__WHAT YOU WILL DO__
Your task is to repeat exactly the lines below between the line holding "pinky dip: (681, 1160)" and the line holding "pinky mcp: (1353, 1140)", inclusive, and only those.

__DATA SUPPLIED__
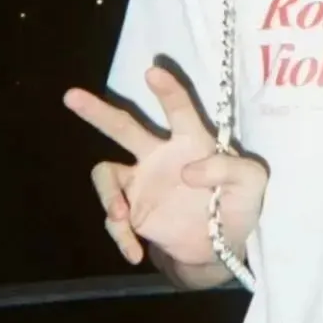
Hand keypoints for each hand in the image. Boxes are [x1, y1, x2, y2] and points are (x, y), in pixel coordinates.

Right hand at [64, 66, 268, 266]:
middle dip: (97, 111)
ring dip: (107, 195)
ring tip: (120, 217)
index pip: (179, 109)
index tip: (153, 71)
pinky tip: (135, 251)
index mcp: (192, 140)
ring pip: (105, 171)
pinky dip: (120, 236)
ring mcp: (141, 182)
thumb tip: (188, 170)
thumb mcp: (252, 183)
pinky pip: (113, 218)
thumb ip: (231, 168)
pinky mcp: (132, 212)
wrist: (221, 248)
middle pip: (124, 127)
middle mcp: (160, 154)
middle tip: (71, 96)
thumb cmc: (239, 205)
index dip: (167, 90)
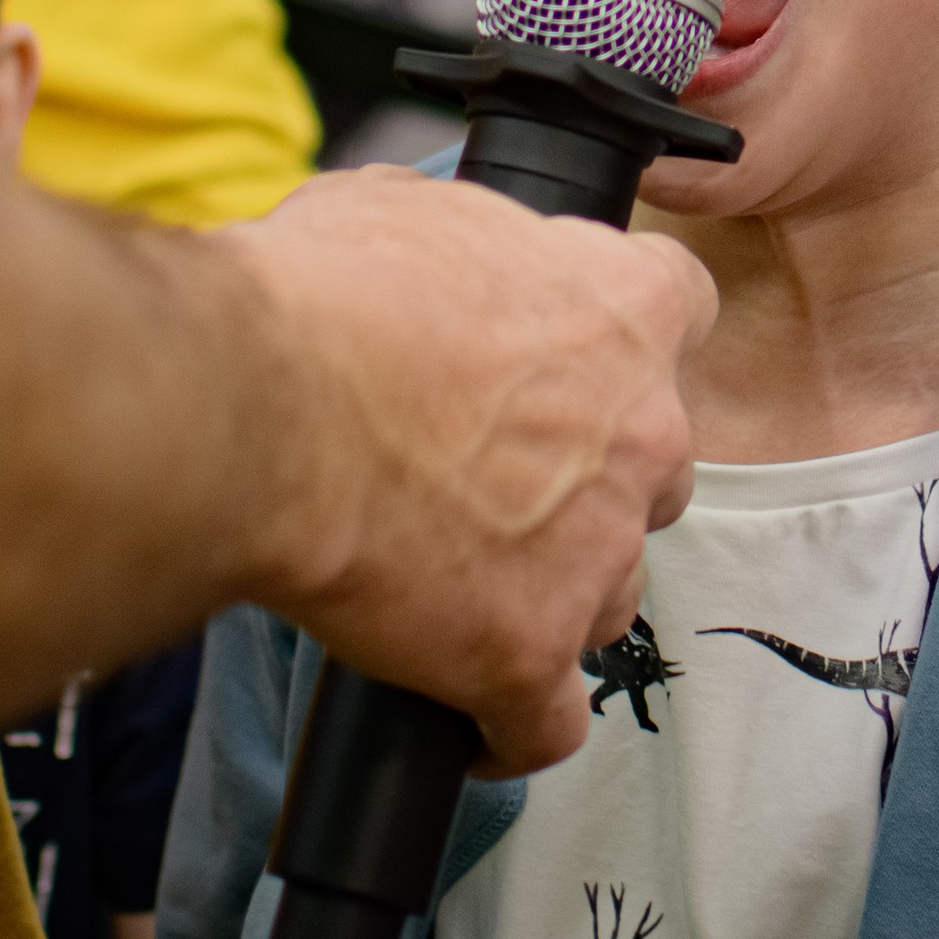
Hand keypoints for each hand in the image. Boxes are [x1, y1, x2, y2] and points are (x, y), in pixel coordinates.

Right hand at [226, 166, 713, 774]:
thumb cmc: (315, 299)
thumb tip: (431, 250)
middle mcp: (641, 430)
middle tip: (494, 481)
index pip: (681, 308)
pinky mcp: (528, 652)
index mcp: (623, 306)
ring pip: (610, 594)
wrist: (257, 407)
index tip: (572, 360)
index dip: (621, 340)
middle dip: (590, 479)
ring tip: (460, 592)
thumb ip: (463, 237)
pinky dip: (507, 728)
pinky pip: (545, 723)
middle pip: (654, 468)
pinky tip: (464, 719)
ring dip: (552, 595)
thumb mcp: (401, 210)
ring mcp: (597, 551)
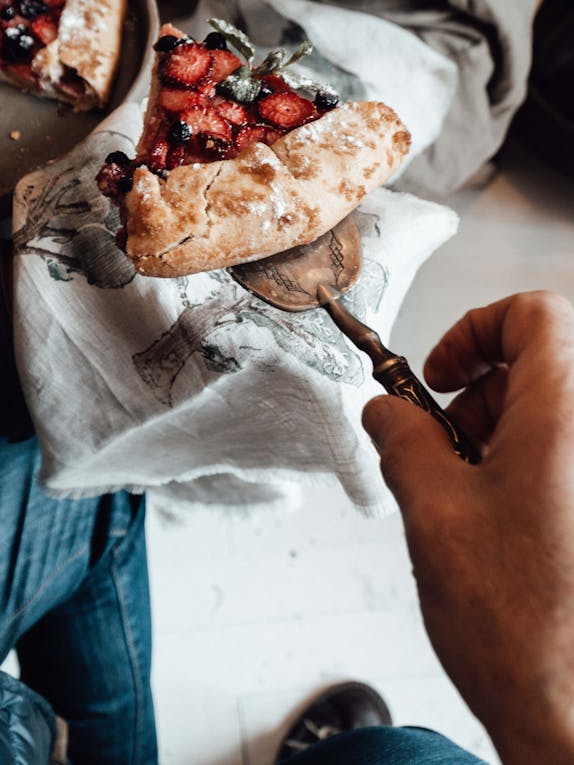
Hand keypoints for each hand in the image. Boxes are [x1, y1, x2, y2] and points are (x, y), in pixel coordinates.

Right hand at [362, 291, 573, 763]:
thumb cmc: (519, 627)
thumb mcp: (432, 511)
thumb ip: (402, 439)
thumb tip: (385, 410)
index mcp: (566, 416)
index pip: (533, 313)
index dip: (476, 328)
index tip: (437, 374)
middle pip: (542, 363)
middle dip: (477, 393)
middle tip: (438, 445)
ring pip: (554, 413)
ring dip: (499, 434)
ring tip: (461, 494)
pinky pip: (567, 458)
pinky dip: (527, 468)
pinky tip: (495, 522)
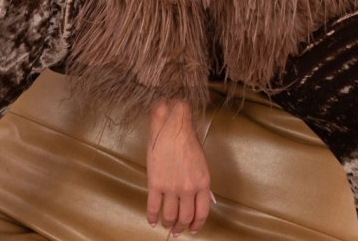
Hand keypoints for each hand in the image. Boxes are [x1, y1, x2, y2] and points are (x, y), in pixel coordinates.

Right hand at [146, 99, 213, 235]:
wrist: (172, 126)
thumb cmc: (188, 140)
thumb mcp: (202, 163)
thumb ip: (202, 183)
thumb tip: (205, 199)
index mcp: (203, 182)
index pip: (202, 212)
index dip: (197, 224)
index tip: (193, 230)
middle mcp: (188, 188)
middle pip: (185, 217)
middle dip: (181, 227)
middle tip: (177, 230)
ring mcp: (171, 188)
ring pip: (170, 216)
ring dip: (168, 223)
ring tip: (165, 224)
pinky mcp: (155, 184)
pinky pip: (153, 207)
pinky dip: (152, 217)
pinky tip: (152, 220)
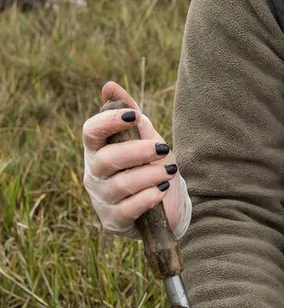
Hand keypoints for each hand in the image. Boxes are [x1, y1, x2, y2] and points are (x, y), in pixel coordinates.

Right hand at [82, 82, 190, 238]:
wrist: (168, 201)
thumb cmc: (151, 163)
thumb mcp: (146, 135)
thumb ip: (129, 112)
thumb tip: (108, 86)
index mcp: (99, 148)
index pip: (90, 131)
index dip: (108, 122)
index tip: (132, 116)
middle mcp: (94, 173)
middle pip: (106, 159)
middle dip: (138, 152)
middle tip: (163, 148)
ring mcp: (101, 199)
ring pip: (120, 185)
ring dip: (150, 175)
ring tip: (170, 170)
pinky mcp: (113, 221)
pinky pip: (127, 209)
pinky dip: (148, 197)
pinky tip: (161, 190)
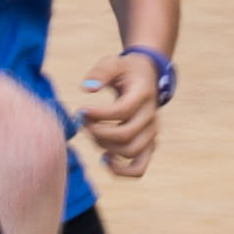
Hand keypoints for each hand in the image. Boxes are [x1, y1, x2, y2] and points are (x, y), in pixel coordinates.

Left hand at [76, 50, 163, 179]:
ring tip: (92, 133)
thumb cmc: (124, 70)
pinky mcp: (148, 145)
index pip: (123, 111)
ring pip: (130, 151)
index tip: (82, 110)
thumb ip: (99, 73)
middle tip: (82, 122)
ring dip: (105, 146)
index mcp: (144, 96)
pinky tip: (105, 158)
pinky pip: (139, 167)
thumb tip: (87, 89)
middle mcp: (151, 117)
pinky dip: (122, 170)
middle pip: (126, 135)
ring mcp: (151, 134)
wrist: (146, 77)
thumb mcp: (112, 63)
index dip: (98, 114)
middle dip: (98, 131)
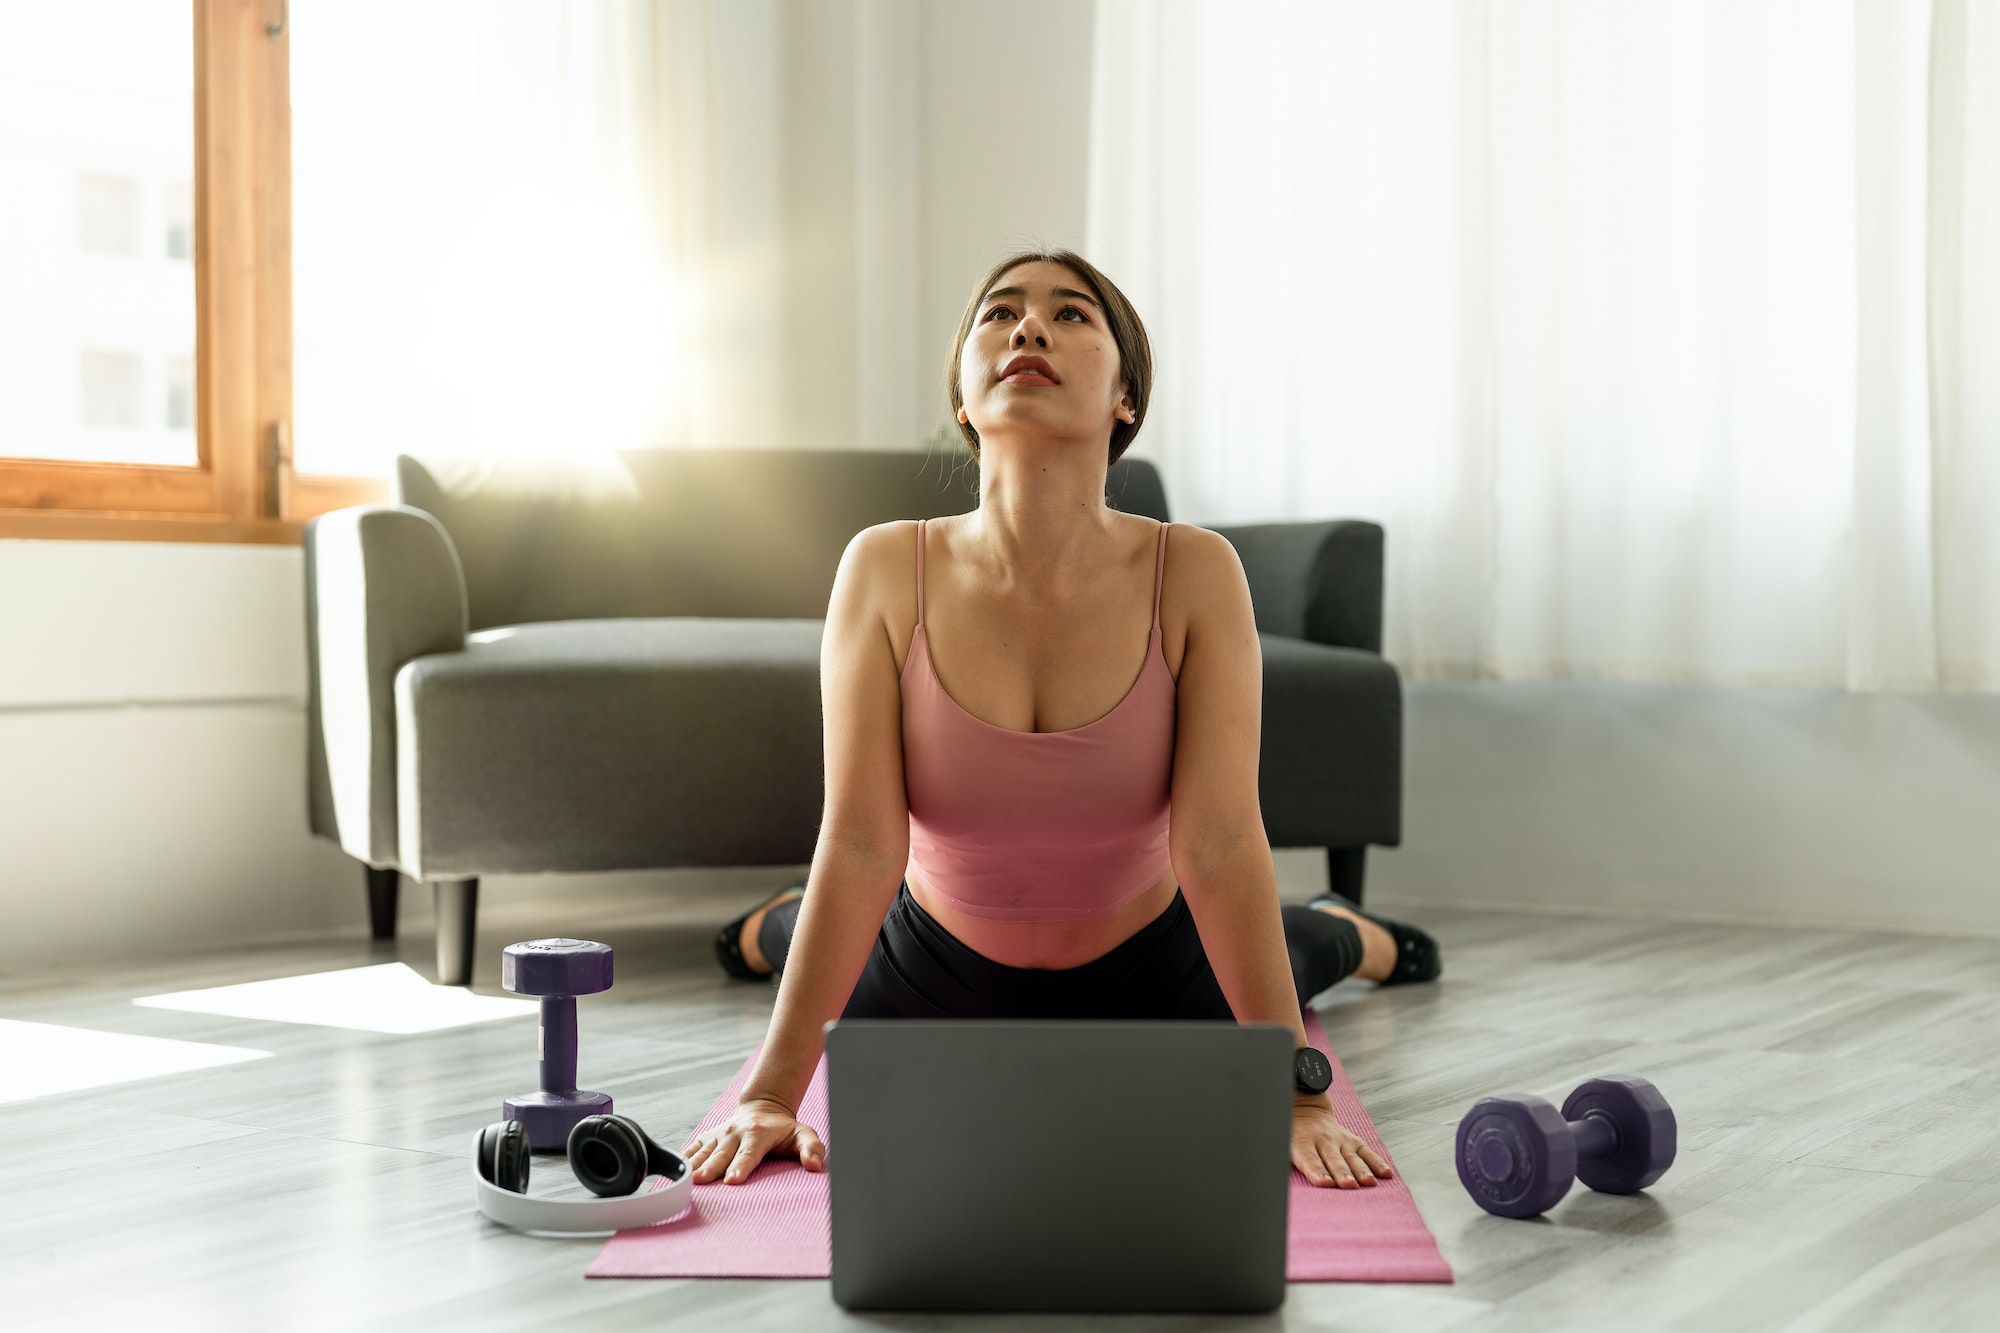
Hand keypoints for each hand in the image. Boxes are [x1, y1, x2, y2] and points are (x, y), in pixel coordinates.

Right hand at [683, 1095, 826, 1183]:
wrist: (762, 1109)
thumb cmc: (783, 1129)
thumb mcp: (803, 1134)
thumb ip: (812, 1148)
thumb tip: (815, 1165)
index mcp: (757, 1134)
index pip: (748, 1153)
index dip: (740, 1166)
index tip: (732, 1180)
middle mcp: (734, 1134)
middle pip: (721, 1154)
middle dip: (711, 1168)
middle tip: (700, 1181)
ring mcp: (718, 1135)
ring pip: (703, 1152)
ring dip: (693, 1166)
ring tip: (683, 1180)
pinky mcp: (706, 1138)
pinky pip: (692, 1150)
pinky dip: (681, 1160)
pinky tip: (672, 1173)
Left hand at [1291, 1100, 1393, 1188]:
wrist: (1305, 1109)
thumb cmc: (1291, 1135)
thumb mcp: (1282, 1143)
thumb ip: (1286, 1159)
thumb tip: (1269, 1179)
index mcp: (1302, 1142)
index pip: (1309, 1159)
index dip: (1316, 1172)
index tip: (1324, 1184)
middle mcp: (1323, 1140)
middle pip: (1333, 1160)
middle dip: (1341, 1173)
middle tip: (1348, 1186)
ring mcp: (1340, 1139)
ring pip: (1352, 1157)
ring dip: (1361, 1170)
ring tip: (1368, 1183)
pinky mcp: (1353, 1140)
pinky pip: (1367, 1151)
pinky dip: (1377, 1163)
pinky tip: (1386, 1174)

__RESPONSE BELOW__
pinky dip: (681, 1160)
pinky tip: (672, 1173)
Left hand at [1291, 1100, 1393, 1188]:
wrist: (1305, 1109)
thumb cmc: (1291, 1135)
thumb mcp: (1282, 1143)
thumb ip: (1286, 1159)
thumb tip: (1269, 1179)
index mcp: (1302, 1142)
index pip: (1309, 1159)
index dip: (1316, 1172)
index tip: (1324, 1184)
middle mcp: (1323, 1140)
middle pip: (1333, 1160)
middle dip: (1341, 1173)
middle tip: (1348, 1186)
ring mcp: (1340, 1139)
ring pip: (1352, 1157)
ring dip: (1361, 1170)
ring tip: (1368, 1183)
pinky mcp: (1353, 1140)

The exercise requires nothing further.